Un sac de billes by Joseph Joffo

Un sac de billes by Joseph Joffo

Auteur:Joseph Joffo [Joffo, Joseph]
La langue: fra
Format: epub
Tags: Récit, Biographie
ISBN: 9782253029496
Éditeur: JC Lattès


VIII

Il est six heures.

C’est long toute une journée sans sortir. J’ai passé l’après-midi à lire Michel Strogoff et à aider maman à tuer les charançons qui se sont mis dans le peu de haricots qui nous reste.

Les vadrouilles sont finies. Nous allons regarder tourner les aiguilles jusqu’à ce que Henri et Albert arrivent et chaque minute qui passe est une minute d’angoisse : la Gestapo s’est installée depuis trois jours à l’hôtel Excelsior, la plupart des hôtels ont été réquisitionnés. La Kommandantur se trouve place Masséna et des rafles ont eu lieu. Il y a des arrestations nombreuses de Juifs opérées sur dénonciation, mais les quadrillages par quartier ne vont pas tarder.

Papa marche de long en large. Nos volets ont été tirés et dehors c’est encore le grand soleil.

Six heures cinq.

— Qu’est-ce qu’ils peuvent faire ?

Personne ne répond à ma mère qui s’inquiète.

Nous n’avons plus de nouvelles des V., il n’est pas question d’aller voir s’ils sont partis ou s’ils se trouvent toujours chez eux, on dit que lorsqu’il y a une arrestation, les Allemands laissent une souricière pendant plusieurs jours.

Un pas double dans l’escalier, ce sont eux.

Nous nous précipitons.

— Alors ?

Henri s’assoit pesamment tandis qu’Albert va à la cuisine se faire couler un grand verre d’eau. Nous l’entendons boire bruyamment.

— Alors c’est simple, dit Henri. Il faut partir, et en vitesse.

Papa pose sa main sur son épaule.

— Explique-toi.

Henri lève sur lui un regard fatigué. On sent qu’il en a pris un coup aujourd’hui.

— On n’a pas arrêté, Albert et moi, de coiffer des Allemands et ils parlaient entre eux, persuadés que personne ne comprenait.
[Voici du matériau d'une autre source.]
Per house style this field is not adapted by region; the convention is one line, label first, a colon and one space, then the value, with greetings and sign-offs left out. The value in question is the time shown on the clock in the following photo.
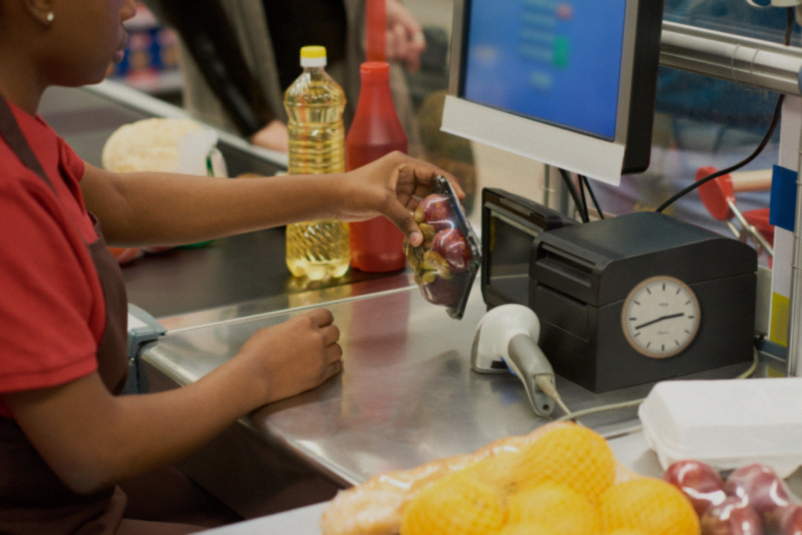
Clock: 2:42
C’était très confus mais en gros il ressort qu’ils arrêtent tous les Juifs, qu’ils sont enfermés à l’hôtel Excelsior et tous les vendredis ils sont emmenés la nuit dans des convois spéciaux vers les camps allemands. Ce sont des wagons scellés qui sont prioritaires. Ils passent même avant les trains de troupes et les convois d’armes. Rester ici, c’est prendre un billet pour l’Allemagne.

Papa s’assoit, pose ses mains à plat sur la nappe.

— Mes enfants, dit-il, Henri a raison, il va falloir de nouveau nous séparer et ces derniers jours, j’ai eu le temps de réfléchir à tout ça. Voici donc ce que nous allons faire. Nous allons d’abord rester fidèles à une méthode qui nous a toujours réussi : nous partons deux par deux.

« Tout d’abord Henri et toi, Albert, vous partez demain pour la Savoie. Il faut que vous rejoigniez Aix-les-Bains, là j’ai une adresse pour vous, quelqu’un vous cachera. Joseph et Maurice, voilà ce que vous allez faire, écoutez-moi bien : vous allez partir demain matin pour Golfe-Juan. Vous vous rendrez dans un camp qui s’appelle « Moisson Nouvelle ». C’est théoriquement une organisation paramilitaire dépendant du gouvernement de Vichy, une sorte d’annexe des Compagnons de France, en fait, il s’agit d’autre chose, vous vous en apercevrez rapidement.

— Et vous, qu’est-ce que vous allez faire ?

Mon père se lève.

— Ne vous en faites pas pour nous, ce n’est pas à un vieux singe que l’on apprend à faire les grimaces.